▶ _Saved data entries_:
——————————

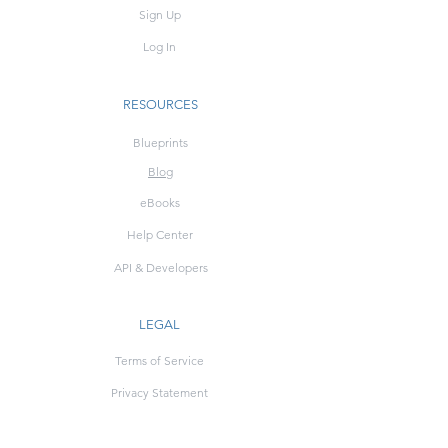
Sign Up
Log In
RESOURCES
Blueprints
Blog
eBooks
Help Center
API & Developers
LEGAL
Terms of Service
Privacy Statement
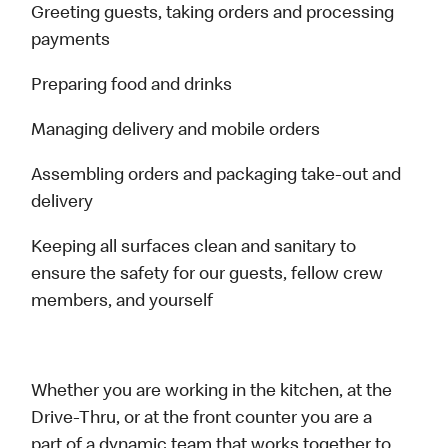
Greeting guests, taking orders and processing
payments
Preparing food and drinks
Managing delivery and mobile orders
Assembling orders and packaging take-out and
delivery
Keeping all surfaces clean and sanitary to
ensure the safety for our guests, fellow crew
members, and yourself
Whether you are working in the kitchen, at the
Drive-Thru, or at the front counter you are a
part of a dynamic team that works together to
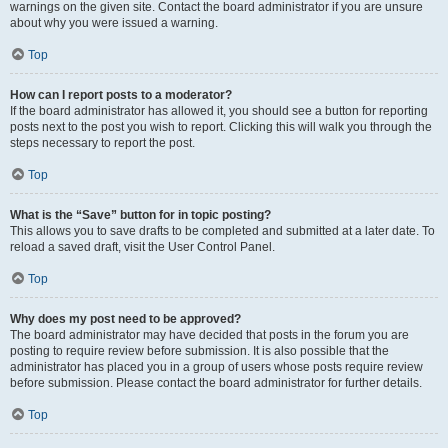
warnings on the given site. Contact the board administrator if you are unsure
about why you were issued a warning.
Top
How can I report posts to a moderator?
If the board administrator has allowed it, you should see a button for reporting
posts next to the post you wish to report. Clicking this will walk you through the
steps necessary to report the post.
Top
What is the “Save” button for in topic posting?
This allows you to save drafts to be completed and submitted at a later date. To
reload a saved draft, visit the User Control Panel.
Top
Why does my post need to be approved?
The board administrator may have decided that posts in the forum you are
posting to require review before submission. It is also possible that the
administrator has placed you in a group of users whose posts require review
before submission. Please contact the board administrator for further details.
Top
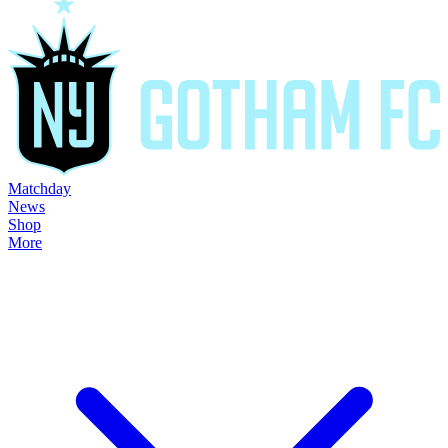
Matchday
News
Shop
More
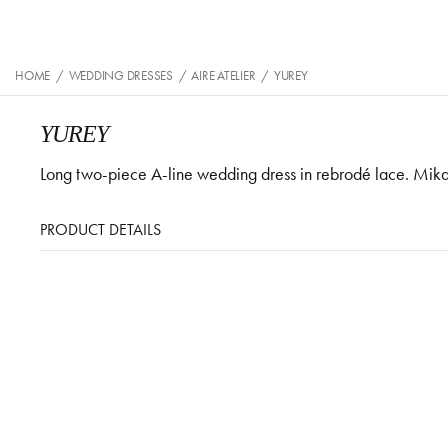
HOME
/
WEDDING DRESSES
/
AIRE ATELIER
/
YUREY
YUREY
Long two-piece A-line wedding dress in rebrodé lace. Mikad
PRODUCT DETAILS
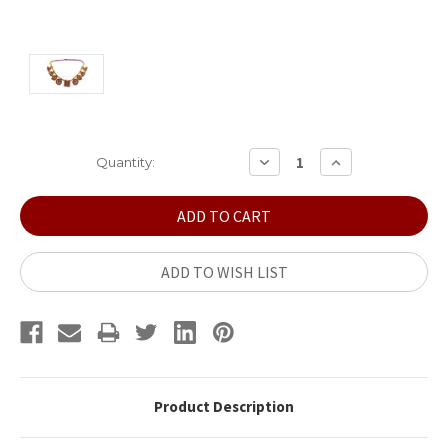
Current
DECREASE
INCREASE
Quantity:
QUANTITY:
QUANTITY:
Stock:
ADD TO WISH LIST
Product Description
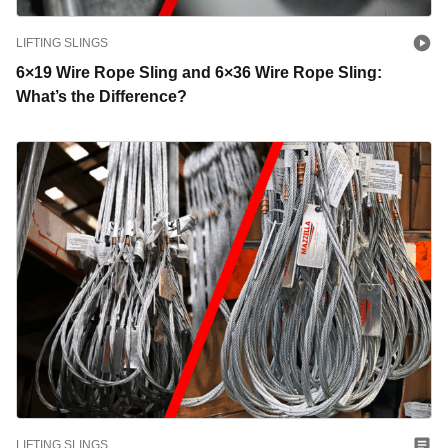
LIFTING SLINGS
6×19 Wire Rope Sling and 6×36 Wire Rope Sling:
What’s the Difference?
LIFTING SLINGS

——————————

▶ _What to work on_: Reproduce every line of the listing above word for word, omitting the pictures.

▶ _Solved problem_:
Sign Up
Log In
RESOURCES
Blueprints
Blog
eBooks
Help Center
API & Developers
LEGAL
Terms of Service
Privacy Statement
Greeting guests, taking orders and processing
payments
Preparing food and drinks
Managing delivery and mobile orders
Assembling orders and packaging take-out and
delivery
Keeping all surfaces clean and sanitary to
ensure the safety for our guests, fellow crew
members, and yourself
Whether you are working in the kitchen, at the
Drive-Thru, or at the front counter you are a
part of a dynamic team that works together to
warnings on the given site. Contact the board administrator if you are unsure
about why you were issued a warning.
Top
How can I report posts to a moderator?
If the board administrator has allowed it, you should see a button for reporting
posts next to the post you wish to report. Clicking this will walk you through the
steps necessary to report the post.
Top
What is the “Save” button for in topic posting?
This allows you to save drafts to be completed and submitted at a later date. To
reload a saved draft, visit the User Control Panel.
Top
Why does my post need to be approved?
The board administrator may have decided that posts in the forum you are
posting to require review before submission. It is also possible that the
administrator has placed you in a group of users whose posts require review
before submission. Please contact the board administrator for further details.
Top
Matchday
News
Shop
More
HOME
/
WEDDING DRESSES
/
AIRE ATELIER
/
YUREY
YUREY
Long two-piece A-line wedding dress in rebrodé lace. Mikad
PRODUCT DETAILS
Current
DECREASE
INCREASE
Quantity:
QUANTITY:
QUANTITY:
Stock:
ADD TO WISH LIST
Product Description
LIFTING SLINGS
6×19 Wire Rope Sling and 6×36 Wire Rope Sling:
What’s the Difference?
LIFTING SLINGS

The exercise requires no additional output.